Neue Wohnbebauung K16 in Nußloch

2. Preis

Preisgeld: 12.000 EUR

Seitz Architektur.

Architektur

Erläuterungstext

LEITIDEE

Bereits die historischen Gemarkungspläne aus dem 19. Jhd. zeigen, dass der Stadtgrundriss Nußlochs von privaten Innenhöfen geprägt wurde. Diese räumliche Gliederung ist auch heute noch in der Umgebung des Wettbewerbsgebietes zu finden. Dreiseitig umbaute Innenhöfe grenzen sich vom Straßenraum ab, öffnen sich über die vierte Seite zum umgebenden Grün und bieten Raum für gemeinschaftliche, private Nutzungen.

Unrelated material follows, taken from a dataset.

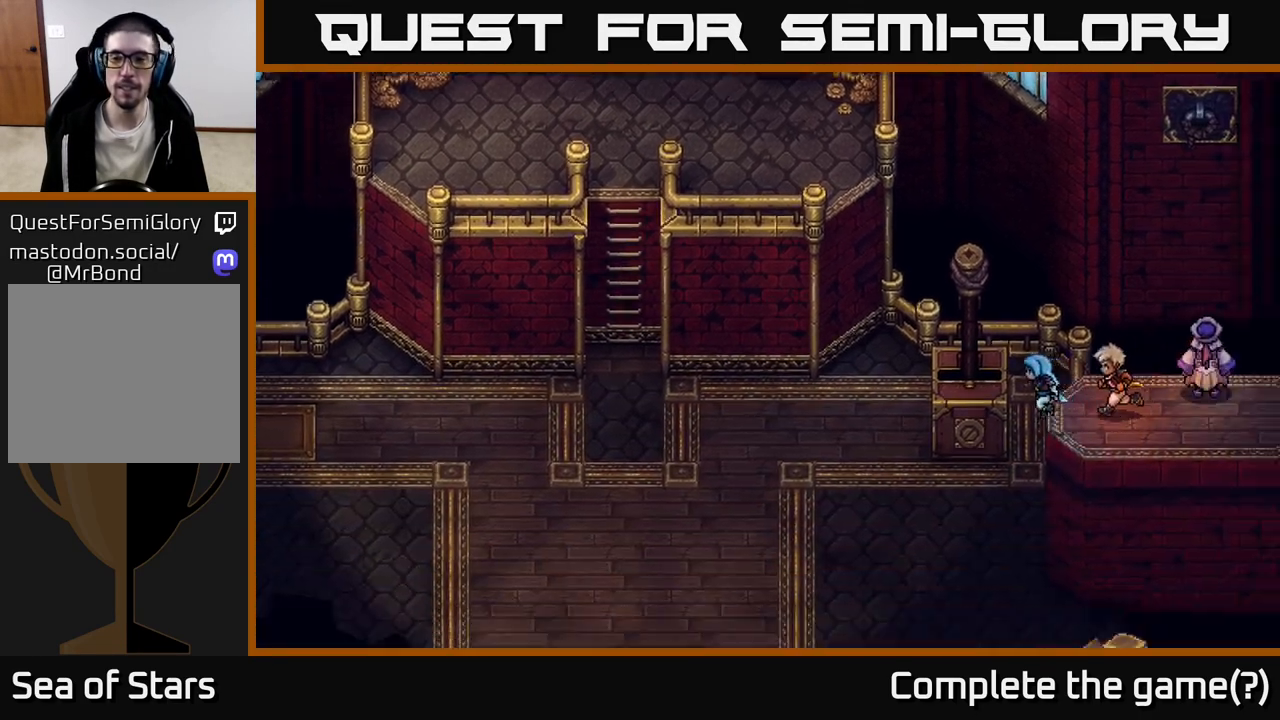
{"buttons": [], "left_stick": "left", "right_stick": "center", "events": [[33, "left_stick", "left"], [233, "A", "down"], [317, "A", "up"]]}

Unser Entwurf nimmt diese städtebauliche Grundstruktur auf und entwickeln sie durch einen behutsamen und respektvollen Umgang mit dem Bestand weiter. Mit dem Abbruch des Feuerwehrhauses entsteht ein großzügiger, begrünter Innenhof, der sich zum angrenzenden, großräumigen Grünraum öffnet. So schaffen wir Platz für ein gemeinschaftliches Leben „im privaten Kreis“.


STÄDTEBAU

Mit Ausnahme des abzubrechenden Feuerwehrhauses bleiben alle Bestandsgebäude in Ihrer ursprünglichen Form erhalten. So bildet das Wohngebäude weiterhin den Abschluss zum Straßenraum und das kleine Nebengebäude an der Brandwand nimmt mit dem Ergänzungsbau in Form einer kleinen „Scheune“ die erforderlichen, allgemeinen Funktionsräume auf. Auch das Trafohäuschen wird in die kleine Scheune integriert und kann unverändert an seinem Ort verbleiben. Eine zurückgesetzte Klinkermauer begrenzt den Hof an seiner offenen Seite zur Straße hin. Sie trennt den privaten Hofraum von den PKW-Stellplätzen.

ERSCHLIEßUNG

Der zentrale Zugang zu der Wohnanlage erfolgt zukünftig von der Wilhelmstraße zwischen dem Wohnhaus und den PKW-Stellplätzen. Über den Innenhof sind alle Gebäudezugänge schwellenlos erreichbar. Hubpodeste ermöglichen die barrierefreie Erschließung der gesamten Erdgeschossbereiche. Der direkte Gebäudezugang von der Kaiserstraße bleibt erhalten. Die ehemalige Gebäudedurchfahrt wird geschlossen und nimmt gemeinschaftlich genutzte Räume auf. Die Treppenhäuser bleiben an ihrer ursprünglichen Position erhalten. Die Holztreppe im Haus Wilhelmstraße wird durch eine zeitgemäße Konstruktion ersetzt. Aus wirtschaftlichen Erwägungen werden die Wohnungen in den Obergeschossen ausschließlich über die Treppenhäuser erschlossen. So können sowohl die Investitions- als auch die Betriebskosten gering gehalten werden.

GEBÄUDESANIERUNG

Die Sanierung des Gebäudes wird mit großer Wertschätzung gegenüber dem Vorhandenen durchgeführt. So dass die Wohnhäuser auf der Straßenseite zukünftig wieder weitgehend ihrem ursprünglichen Erscheinungsbild entsprechen. Die Klinkerfassade mit ihren Natursteingliederungen wird freigelegt, gereinigt und ergänzt. Zugemauerte Fensteröffnungen werden wieder hergestellt. Vorhandene Öffnungen bleiben erhalten. Die Fenster erhalten ihre historische Gliederung und die ehemals vorhandenen Fensterläden werden wieder angebracht. Die energetische Ertüchtigung der Straßenfassade erfolgt über eine Innendämmung. Eine sorgfältige Planung und Ausführung ermöglicht diese bauphysikalisch anspruchsvolle Lösung und ermöglicht die Wiederherstellung der der den Ort prägenden und identitätsstiftenden Fassade.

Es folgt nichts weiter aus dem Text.